Please note: this legacy course does not offer a certificate and may contain broken links and outdated information. Although archived, it is open for learning without registration or enrollment.
We will focus primarily on the concerns of the materials engineer—the person interested in choosing materials to make a finished product. This selection is determined by compromises among material properties, ease of fabrication, and cost. In contrast, the materials scientist is concerned with understanding the relationships between material properties and the internal structure of a material—that is, atomic bonding, arrangements of atoms, grain structure, and other microscopically observable features. We leave most of these associations to advanced courses, which will use more chemistry and physics than needed for this course. The course is divided into four units: - Unit 1: Ways That Materials Can Fail – What Can Go Wrong? - Unit 2: Classes of Engineering Materials – What Do We Have? - Unit 3: Comparison of Engineering Materials – ­Which Is Best? - Unit 4: Processing of Materials – How Can We Shape It?

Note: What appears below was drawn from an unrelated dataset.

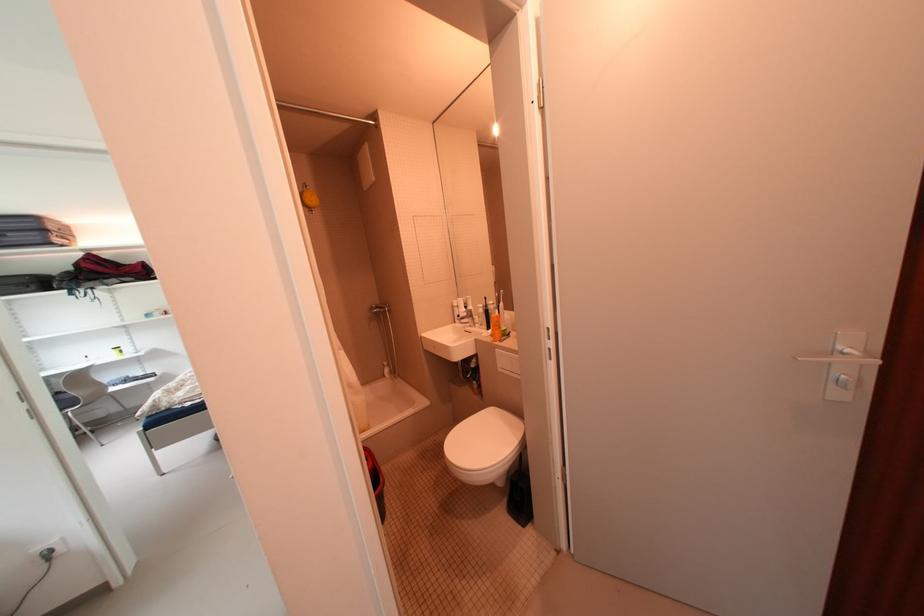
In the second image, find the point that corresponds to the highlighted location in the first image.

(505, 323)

In Unit 1, we will look at available handbook properties and laboratory test results that characterize a material’s strength or weakness to failure. We will concentrate on mechanical property failures, leaving electrical and other types of breakdown to other courses. Our concerns will be: - Static, steady-state applied forces (Elastic Deformation) - Ductile materials (Plastic Deformation) - Brittle materials (Fast Fracture) - Cyclic, vibration forces (Fatigue Failure) - High temperature environments (Creep Deformation) - Corrosive environments (Oxidation and Wet Corrosion)
In Unit 2, we will identify four major classes of the tens of thousands of available materials: metals, polymers, ceramics, and composite materials. We will examine specific examples from each category. Unit 3 is a synthesis of the first two units. We will see the consequences of the numerical handbook values defined in Unit 1 in evaluating the materials in Unit 2. In Unit 4, we will look at how we process our materials to obtain the desired configurations for our products. Your study will include a look at casting, mechanical forming, sintering, and joining. Not all materials can be processed with all procedures.
Upon successful completion of this course, you will be able to:

  • describe the common mechanisms by which engineering materials fail;
  • associate common descriptive words like strong, tough, and brittle with engineering handbook values;
  • describe the laboratory tests that measure these handbook values;
  • describe the general internal structure of each major class of engineering material: metals, plastics (also known as polymers), and ceramics;
  • compare the strengths and weakness of the major materials classes;
  • identify examples of combining materials from different classes to fabricate composite materials, often with unique properties;
  • select candidate materials for various engineering design scenarios;
  • rank competitive materials using handbook data;
  • identify the principal concerns of common materials processing techniques; and
  • examine advantages and disadvantages of alternative processing techniques when selecting materials.